There is a lack in the make-up of a person who has no appreciation of beauty, who does not thrill before a great picture or an entrancing sunset, or a glimpse of beauty in nature.
Savages have no appreciation of beauty. They have a passion for adornment, but there is nothing to show that their esthetic faculties are developed. They merely obey their animal instincts and passions.
But as civilization advances ambition grows, wants multiply, and higher and higher faculties show themselves, until in the highest expression of civilization, we find aspiration and love of the beautiful most highly developed.
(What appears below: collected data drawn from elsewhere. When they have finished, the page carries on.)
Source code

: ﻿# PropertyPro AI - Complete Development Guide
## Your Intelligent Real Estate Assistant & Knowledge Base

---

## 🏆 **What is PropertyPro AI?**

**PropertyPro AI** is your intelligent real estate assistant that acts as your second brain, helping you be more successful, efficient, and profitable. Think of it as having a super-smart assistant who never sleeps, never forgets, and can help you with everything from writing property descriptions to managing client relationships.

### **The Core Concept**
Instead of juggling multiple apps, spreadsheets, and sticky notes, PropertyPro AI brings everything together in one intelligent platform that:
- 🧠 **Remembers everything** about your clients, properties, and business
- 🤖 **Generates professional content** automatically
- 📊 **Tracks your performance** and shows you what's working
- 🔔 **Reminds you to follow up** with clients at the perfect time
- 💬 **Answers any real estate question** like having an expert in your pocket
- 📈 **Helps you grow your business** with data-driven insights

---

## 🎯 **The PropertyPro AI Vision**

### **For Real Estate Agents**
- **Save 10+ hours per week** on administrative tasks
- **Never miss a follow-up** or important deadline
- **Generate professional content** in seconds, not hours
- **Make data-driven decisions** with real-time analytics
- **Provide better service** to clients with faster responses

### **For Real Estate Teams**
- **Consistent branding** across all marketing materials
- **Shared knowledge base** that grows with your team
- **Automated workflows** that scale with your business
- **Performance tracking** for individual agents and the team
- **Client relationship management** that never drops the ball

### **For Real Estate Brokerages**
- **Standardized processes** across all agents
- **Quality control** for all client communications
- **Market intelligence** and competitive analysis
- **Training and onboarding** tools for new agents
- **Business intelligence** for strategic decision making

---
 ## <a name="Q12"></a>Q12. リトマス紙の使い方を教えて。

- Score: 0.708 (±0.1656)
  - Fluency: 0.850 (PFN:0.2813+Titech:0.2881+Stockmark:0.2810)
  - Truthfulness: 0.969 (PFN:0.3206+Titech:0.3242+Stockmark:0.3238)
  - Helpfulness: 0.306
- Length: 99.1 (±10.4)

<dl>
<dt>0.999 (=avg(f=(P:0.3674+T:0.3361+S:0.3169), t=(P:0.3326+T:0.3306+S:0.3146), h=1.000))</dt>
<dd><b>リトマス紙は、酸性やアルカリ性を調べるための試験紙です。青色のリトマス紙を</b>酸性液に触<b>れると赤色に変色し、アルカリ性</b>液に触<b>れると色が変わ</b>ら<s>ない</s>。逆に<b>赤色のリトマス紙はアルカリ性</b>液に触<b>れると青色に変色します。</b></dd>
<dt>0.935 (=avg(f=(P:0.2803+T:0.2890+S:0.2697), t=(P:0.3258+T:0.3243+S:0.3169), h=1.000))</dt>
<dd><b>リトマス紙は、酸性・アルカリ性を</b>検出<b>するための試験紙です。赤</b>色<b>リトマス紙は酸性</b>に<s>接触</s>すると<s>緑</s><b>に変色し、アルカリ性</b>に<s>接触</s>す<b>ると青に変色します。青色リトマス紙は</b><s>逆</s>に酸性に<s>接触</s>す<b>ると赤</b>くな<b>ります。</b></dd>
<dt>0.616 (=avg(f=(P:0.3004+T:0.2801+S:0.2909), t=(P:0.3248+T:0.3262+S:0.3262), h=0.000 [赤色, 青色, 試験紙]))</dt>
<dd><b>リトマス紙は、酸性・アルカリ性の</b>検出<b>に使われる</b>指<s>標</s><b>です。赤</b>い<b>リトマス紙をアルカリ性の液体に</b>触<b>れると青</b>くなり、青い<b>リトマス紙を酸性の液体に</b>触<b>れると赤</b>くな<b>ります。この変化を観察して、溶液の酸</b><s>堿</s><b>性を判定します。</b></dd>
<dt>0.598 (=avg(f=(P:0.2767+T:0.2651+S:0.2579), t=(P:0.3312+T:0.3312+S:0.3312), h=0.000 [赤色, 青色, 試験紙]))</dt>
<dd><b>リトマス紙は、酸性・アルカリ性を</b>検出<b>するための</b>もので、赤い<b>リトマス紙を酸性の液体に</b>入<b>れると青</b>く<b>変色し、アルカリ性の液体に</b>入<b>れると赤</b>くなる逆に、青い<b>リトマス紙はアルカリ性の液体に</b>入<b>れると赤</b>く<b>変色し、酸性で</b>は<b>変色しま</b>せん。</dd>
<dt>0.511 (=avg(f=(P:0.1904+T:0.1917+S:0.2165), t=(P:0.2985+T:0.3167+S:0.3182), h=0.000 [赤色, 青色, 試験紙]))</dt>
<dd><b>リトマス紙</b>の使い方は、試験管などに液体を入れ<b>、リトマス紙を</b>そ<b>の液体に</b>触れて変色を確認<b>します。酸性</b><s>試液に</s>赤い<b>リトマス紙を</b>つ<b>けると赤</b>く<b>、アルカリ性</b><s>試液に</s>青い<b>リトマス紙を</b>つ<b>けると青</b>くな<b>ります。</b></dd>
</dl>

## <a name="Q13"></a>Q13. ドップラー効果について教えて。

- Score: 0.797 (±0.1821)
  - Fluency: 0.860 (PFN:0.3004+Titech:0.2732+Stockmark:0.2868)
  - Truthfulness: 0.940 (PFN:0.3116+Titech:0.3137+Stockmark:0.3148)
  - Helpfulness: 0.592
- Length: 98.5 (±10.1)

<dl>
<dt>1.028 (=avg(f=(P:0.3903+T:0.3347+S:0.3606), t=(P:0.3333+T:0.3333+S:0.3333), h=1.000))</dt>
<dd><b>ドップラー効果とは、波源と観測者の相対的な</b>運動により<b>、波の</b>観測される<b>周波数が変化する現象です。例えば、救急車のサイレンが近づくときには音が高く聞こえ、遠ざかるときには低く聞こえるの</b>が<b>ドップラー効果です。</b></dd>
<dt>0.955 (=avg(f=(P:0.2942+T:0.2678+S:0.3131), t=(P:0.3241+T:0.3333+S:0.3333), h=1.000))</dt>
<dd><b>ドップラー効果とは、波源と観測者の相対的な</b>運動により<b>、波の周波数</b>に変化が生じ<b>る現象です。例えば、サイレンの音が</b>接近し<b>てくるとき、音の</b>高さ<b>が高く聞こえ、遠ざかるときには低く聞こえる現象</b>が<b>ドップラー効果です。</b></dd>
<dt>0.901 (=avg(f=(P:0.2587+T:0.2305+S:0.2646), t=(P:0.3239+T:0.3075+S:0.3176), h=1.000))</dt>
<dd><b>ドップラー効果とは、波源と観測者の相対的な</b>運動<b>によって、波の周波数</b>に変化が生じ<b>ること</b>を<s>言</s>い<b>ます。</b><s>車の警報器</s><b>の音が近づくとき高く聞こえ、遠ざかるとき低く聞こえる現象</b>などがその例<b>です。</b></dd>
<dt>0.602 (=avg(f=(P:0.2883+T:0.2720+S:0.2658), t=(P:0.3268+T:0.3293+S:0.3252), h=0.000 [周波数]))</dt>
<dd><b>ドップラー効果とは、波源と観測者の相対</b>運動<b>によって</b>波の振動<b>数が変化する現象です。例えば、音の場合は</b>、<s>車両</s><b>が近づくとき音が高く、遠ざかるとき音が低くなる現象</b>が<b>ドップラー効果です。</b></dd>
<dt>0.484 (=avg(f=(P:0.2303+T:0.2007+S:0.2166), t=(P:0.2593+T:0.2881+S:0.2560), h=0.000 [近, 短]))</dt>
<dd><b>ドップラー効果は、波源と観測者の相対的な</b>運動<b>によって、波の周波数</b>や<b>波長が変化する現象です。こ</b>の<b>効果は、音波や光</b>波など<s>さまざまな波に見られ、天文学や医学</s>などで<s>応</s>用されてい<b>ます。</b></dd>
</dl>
We find it manifested on the person, in the home, in the environment.
The late Professor Charles Eliot Norton of Harvard University, one of the finest thinkers of his day, said that beauty has played an immense part in the development of the highest qualities in human beings; and that civilization could be measured by its architecture, sculpture, and painting.
What an infinite satisfaction comes from beginning early in life to cultivate our finer qualities, to develop finer sentiments, purer tastes, more delicate feelings, the love of the beautiful in all its varied forms of expression!
One can make no better investment than the cultivation of a taste for the beautiful, for it will bring rainbow hues and enduring joys to the whole life. It will not only greatly increase one's capacity for happiness, but also one's efficiency.
A remarkable instance of the elevating, refining influence of beauty has been demonstrated by a Chicago school-teacher, who fitted up in her school a "beauty corner" for her pupils. It was furnished with a stained glass window, a divan covered with an Oriental rug, and a few fine photographs and paintings, among which was a picture of the Sistine Madonna. Several other esthetic trifles, artistically arranged, completed the furnishings of the "beauty corner." The children took great delight in their little retreat, especially in the exquisite coloring of the stained glass window. Insensibly their conduct and demeanor were affected by the beautiful objects with which they daily associated. They became more gentle, more refined, more thoughtful and considerate. A young Italian boy, in particular, who had been incorrigible before the establishment of the "beauty corner," became, in a short time, so changed and softened that the teacher was astonished. One day she asked him what it was that made him so good lately. Pointing to the picture of the Sistine Madonna the boy said, "How can a feller do bad things when she's looking at him?"
Character is fed largely through the eye and ear. The thousand voices in nature of bird and insect and brook, the soughing of the wind through the trees, the scent of flower and meadow, the myriad tints in earth and sky, in ocean and forest, mountain and hill, are just as important for the development of a real man as the education he receives in the schools. If you take no beauty into your life through the eye or the ear to stimulate and develop your esthetic faculties, your nature will be hard, juiceless, and unattractive.
Beauty is a quality of divinity, and to live much with the beautiful is to live close to the divine. "The more we see of beauty everywhere; in nature, in life, in man and child, in work and rest, in the outward and the inward world, the more we see of God (good)."
There are many evidences in the New Testament that Christ was a great lover of the beautiful especially in nature. Was it not He who said: "Consider the lilies of the field; they toil not, neither do they spin; yet Solomon in all his glory was not arrayed like one of these"?